Therefore, we aimed to re-evaluate the expression and localization of salivary α-amylase in the SMG and SLG of mice using quantitative RT-PCR and ISH in combination with IHC.
Male and female C57BL6 mice at the age of 8 weeks (W) were purchased from Nippon SLC (Hamamatsu, Japan), reared under standard 12 hr light/12 hr dark laboratory conditions with free access to standard food and water, and used at 9–10 W old (adult). All subsequent experiments were conducted in accordance with the Guidelines for the Care and Use of Laboratory Animals at Kanazawa University. Male and female animals under various experimental conditions were sacrificed under pentobarbital anesthesia by transcardial perfusion with physiological saline. The SMG, SLG, and PG were removed, frozen immediately in liquid nitrogen, and stored at –80°C until use for RT-PCR and Western blot analyses. Animals were fixed by perfusion with 4% paraformaldehyde in 0.1 M phosphate buffer, pH 7.2, and the salivary glands were removed and further fixed by immersion in the same fixative overnight at 4°C for ISH and IHC analyses. Specimens were then either rinsed overnight at 4°C with 30% sucrose in 0.1 M phosphate buffer, frozen, and cut into 8 μm sections using a cryostat for ISH, or dehydrated in a graded ethanol series, embedded in paraffin, and cut into 4 μm sections using a microtome for IHC. Cryostat and paraffin sections were then mounted on silanized glass slides (DAKO, Glostrup, Denmark).
-.-.-
### Instructions to follow
From the salivary gland passage, extract verbatim the portion running from "Therefore, we aimed" up to and including "combination with IHC.". The material that follows comes from a source separate from the salivary gland passage.

Dataset excerpts
-.-.-
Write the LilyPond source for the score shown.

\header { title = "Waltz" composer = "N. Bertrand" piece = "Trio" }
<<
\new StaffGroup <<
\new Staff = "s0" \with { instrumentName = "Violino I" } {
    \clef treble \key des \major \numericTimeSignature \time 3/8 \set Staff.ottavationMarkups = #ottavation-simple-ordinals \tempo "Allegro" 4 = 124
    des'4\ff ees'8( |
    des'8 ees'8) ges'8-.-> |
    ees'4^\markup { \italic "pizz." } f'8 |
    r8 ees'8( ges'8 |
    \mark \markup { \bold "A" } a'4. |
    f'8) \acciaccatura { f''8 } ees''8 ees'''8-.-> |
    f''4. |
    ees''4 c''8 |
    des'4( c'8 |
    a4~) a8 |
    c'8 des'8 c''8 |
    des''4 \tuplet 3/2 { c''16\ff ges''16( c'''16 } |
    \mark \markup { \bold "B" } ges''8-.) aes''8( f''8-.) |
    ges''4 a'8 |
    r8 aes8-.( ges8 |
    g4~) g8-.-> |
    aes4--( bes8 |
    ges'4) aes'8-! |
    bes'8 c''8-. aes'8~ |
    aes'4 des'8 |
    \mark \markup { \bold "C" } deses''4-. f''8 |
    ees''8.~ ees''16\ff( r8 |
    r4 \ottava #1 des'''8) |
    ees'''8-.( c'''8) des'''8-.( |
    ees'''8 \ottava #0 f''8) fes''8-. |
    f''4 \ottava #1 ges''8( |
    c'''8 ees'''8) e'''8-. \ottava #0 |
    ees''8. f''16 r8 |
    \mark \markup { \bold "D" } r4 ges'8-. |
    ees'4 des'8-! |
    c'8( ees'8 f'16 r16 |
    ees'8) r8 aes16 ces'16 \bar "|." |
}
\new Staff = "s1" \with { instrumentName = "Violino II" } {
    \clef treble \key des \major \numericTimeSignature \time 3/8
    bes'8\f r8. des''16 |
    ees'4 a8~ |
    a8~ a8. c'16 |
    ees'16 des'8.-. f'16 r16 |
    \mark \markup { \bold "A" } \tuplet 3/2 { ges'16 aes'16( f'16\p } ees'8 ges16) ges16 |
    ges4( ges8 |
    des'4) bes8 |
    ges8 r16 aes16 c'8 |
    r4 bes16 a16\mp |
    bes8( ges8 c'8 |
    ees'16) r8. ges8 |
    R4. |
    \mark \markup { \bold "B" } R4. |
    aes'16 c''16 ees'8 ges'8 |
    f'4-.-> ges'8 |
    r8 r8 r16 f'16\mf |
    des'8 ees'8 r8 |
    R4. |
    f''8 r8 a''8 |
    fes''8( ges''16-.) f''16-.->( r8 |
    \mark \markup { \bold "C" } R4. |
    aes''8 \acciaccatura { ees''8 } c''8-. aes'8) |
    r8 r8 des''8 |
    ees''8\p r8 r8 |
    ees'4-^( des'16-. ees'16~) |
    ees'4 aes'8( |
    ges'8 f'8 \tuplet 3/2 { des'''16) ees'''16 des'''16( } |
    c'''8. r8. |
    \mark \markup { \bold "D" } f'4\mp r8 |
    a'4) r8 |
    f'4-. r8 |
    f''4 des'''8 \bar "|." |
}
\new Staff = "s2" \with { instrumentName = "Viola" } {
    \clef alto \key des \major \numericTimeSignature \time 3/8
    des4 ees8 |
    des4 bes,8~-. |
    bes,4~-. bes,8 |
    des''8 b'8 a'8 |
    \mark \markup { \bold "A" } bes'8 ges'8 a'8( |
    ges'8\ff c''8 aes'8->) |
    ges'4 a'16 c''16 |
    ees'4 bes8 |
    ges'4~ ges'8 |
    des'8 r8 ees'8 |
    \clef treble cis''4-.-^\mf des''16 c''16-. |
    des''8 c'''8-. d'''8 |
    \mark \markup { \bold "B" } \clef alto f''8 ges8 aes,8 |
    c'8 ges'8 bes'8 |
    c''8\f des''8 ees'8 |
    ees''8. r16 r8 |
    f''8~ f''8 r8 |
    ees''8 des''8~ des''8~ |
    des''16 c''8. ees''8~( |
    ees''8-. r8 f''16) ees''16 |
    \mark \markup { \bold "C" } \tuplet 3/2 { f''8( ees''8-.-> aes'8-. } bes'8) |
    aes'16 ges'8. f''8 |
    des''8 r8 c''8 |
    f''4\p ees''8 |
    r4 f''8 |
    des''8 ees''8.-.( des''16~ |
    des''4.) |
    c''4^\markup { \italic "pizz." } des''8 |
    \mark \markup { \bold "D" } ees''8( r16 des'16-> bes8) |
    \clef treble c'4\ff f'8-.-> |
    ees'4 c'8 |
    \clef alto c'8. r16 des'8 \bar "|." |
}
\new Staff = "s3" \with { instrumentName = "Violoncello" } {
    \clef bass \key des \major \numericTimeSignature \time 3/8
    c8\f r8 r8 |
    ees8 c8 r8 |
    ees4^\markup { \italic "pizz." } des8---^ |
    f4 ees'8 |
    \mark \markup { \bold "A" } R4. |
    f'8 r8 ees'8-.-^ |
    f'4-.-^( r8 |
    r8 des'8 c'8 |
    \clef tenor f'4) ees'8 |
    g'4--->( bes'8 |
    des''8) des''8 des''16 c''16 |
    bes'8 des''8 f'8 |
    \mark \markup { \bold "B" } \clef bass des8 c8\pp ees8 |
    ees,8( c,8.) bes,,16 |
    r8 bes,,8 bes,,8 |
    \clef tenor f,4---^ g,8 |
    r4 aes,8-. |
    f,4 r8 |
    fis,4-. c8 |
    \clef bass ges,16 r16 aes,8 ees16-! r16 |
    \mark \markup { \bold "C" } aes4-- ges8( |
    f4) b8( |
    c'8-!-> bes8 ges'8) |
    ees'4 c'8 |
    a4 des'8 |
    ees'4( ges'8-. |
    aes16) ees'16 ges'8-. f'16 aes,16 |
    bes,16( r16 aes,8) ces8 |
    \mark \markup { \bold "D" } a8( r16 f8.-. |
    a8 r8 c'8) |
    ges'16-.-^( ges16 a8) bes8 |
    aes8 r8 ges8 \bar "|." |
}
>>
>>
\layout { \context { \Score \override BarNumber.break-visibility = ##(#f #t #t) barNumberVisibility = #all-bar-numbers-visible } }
-.-.-
### Reply
Therefore, we aimed to re-evaluate the expression and localization of salivary α-amylase in the SMG and SLG of mice using quantitative RT-PCR and ISH in combination with IHC.